Monsieur le Ministre,
vous serez donc le 6 mai prochain dans les Pyrénées-Orientales pour soutenir les agriculteurs de ce département sévèrement impactés par la sécheresse.
En prenant connaissance de vos récents échanges internationaux, je me suis demandé si vous avez également eu une pensée pour eux lorsque vous avez rencontré, le 27 avril dernier, votre homologue espagnol. Vous avez twitté à ce propos : « Je salue la grande qualité des relations qui unissent la France et l’Espagne et plus particulièrement la France et l’Espagne agricoles. » Vous dites : « Avoir travaillé ensemble sur vos priorités communes : la progression des technologies pouvant concourir à rendre nos agricultures plus performantes et résilientes. »
Concernant l’Espagne, n’ayez aucune inquiétude Monsieur le ministre, ce pays a pu, grâce au soutien de l’Europe et à la complaisance des Etats membres, dont la France, mais aussi grâce aux distorsions de concurrences, assurer sa résilience et développer ses performances. Lors de votre futur déplacement, si vous avez un moment, rendez vous sur l’autoroute et comptez, à ce propos, les camions qui transitent par la frontière en une seule journée. Ils sont, bien sûr, principalement chargés de fruits et légumes en provenance de la péninsule ibérique, mais aussi du Maghreb. Vous en dénombrerez environ 20 000 contre 5 000 il y a seulement 25 ans. Un quart de siècle pendant lequel cette agriculture roussillonnaise que vous venez soutenir a perdu plus des deux tiers de son potentiel. Pour rappel, ces quelques chiffres : le secteur arboricole est passé de presque 13 000 ha a environ 4000, quand les maraîchers produisaient 250 millions de pieds de salade ils n’en produisent plus que 35 millions, de 50 000 hectares de vigne la filière est tombée à 23 000 … Et ainsi de suite, avec des secteurs d’activité qui, vous le comprendrez aisément, ont, de facto, beaucoup moins besoin d’irriguer…
Nonobstant ces petits décomptes et les friches qu’elles ont suscité, abordons à présent le sujet qui justifie votre déplacement : l’eau.

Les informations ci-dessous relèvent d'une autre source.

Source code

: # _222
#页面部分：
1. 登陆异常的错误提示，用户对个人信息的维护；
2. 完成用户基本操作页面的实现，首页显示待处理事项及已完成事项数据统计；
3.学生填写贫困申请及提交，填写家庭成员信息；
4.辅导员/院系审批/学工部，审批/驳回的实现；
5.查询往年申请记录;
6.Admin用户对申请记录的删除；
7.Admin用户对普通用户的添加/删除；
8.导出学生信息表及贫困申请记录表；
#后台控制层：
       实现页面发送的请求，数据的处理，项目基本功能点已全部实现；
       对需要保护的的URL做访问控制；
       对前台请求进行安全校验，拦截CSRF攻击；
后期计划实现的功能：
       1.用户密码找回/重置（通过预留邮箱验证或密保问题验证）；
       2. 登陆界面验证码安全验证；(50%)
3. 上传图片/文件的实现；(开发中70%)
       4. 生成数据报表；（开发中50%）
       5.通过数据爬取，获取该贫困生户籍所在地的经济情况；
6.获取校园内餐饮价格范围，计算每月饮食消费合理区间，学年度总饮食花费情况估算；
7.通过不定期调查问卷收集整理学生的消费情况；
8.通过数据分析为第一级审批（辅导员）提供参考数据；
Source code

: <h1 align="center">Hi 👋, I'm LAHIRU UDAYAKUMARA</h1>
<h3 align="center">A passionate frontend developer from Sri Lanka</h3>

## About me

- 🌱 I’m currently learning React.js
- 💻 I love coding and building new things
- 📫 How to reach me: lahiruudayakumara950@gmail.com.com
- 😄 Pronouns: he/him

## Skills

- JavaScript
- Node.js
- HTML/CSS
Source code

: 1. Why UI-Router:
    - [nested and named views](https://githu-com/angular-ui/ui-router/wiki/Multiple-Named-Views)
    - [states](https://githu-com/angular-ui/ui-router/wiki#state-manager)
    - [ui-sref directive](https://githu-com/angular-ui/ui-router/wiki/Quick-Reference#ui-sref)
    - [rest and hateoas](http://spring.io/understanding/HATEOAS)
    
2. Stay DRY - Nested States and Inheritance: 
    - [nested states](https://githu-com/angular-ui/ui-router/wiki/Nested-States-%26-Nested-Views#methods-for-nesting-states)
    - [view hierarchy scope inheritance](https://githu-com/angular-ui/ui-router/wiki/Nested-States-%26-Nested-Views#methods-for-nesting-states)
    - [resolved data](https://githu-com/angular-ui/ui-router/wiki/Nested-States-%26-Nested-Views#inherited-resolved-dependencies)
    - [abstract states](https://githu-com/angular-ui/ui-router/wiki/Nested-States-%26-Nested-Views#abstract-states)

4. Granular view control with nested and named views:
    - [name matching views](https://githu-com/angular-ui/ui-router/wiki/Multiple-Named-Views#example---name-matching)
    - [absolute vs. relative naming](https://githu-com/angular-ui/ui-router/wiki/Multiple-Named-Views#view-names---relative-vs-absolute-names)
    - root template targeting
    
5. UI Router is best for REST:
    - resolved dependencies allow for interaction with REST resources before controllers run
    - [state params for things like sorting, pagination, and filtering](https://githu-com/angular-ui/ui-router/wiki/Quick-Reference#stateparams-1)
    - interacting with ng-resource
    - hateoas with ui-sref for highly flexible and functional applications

Et bien figurez-vous, Monsieur Marc Fesneau, que si sa raréfaction ne fait aucun doute depuis plus d’une année, elle aurait pu être considérablement limitée si, au lieu d’être prudemment stockée, elle n’avait pas été lâchée dans la rivière pour finir dans la mer Méditerranée. Oui, Monsieur le ministre, si le Conseil départemental, gestionnaire du barrage de Vinça, sur ordre de l’Etat que vous représentez et consécutivement aux injonctions des lobbies écologistes, n’avait pas été contraint de libérer 2000 litres/secondes cet hiver dans le Tèt, cette retenue pouvant contenir 24 millions de mètres cubes serait quasiment pleine et celle des Bouillouses en amont (17 millions) n’aurait pas eu à être vidée dans les proportions que nous connaissons.
Entre privilégier les lubies environnementalistes et le devenir de notre agriculture, la question est donc désormais clairement posée. En d’autres termes, l’Etat français doit-il continuer à entendre les doléances de Marine Tondelier et d’Hugo Clément ? Ou bien doit-il, sans trembler dès qu’adviennent les suffrages printaniers, trancher une bonne fois pour toutes en faveur de nos paysans ? Ces paysans qui irriguent pour produire ce qui sert à nous nourrir. Une notion qu’il faut tout de même rappeler de temps en temps, car elle échappe bien souvent aux priorités de nos petites sociétés.Vous allez donc apporter dans les P-O, votre soutien au préfet Rodrigue Furcy qui, il faut le reconnaître, après avoir été confronté aux injonctions juridiques de France Nature environnement, essaye d’évoluer sur le terrain de l’apaisement. Combien de temps durera ce jeu du chat et de la souris entre le représentant de l’État et les tenants de l’écologie ? Et quels arbitrages seront mis en place entre le tourisme et l’agriculture ? L’avenir nous le dira certainement en attendant la pluie. Car c’est, au-delà des gesticulations anxyogènes, quelles soient médiatiques ou politiciennes, la pluie qui viendra bien sûr, in finé, régler le problème.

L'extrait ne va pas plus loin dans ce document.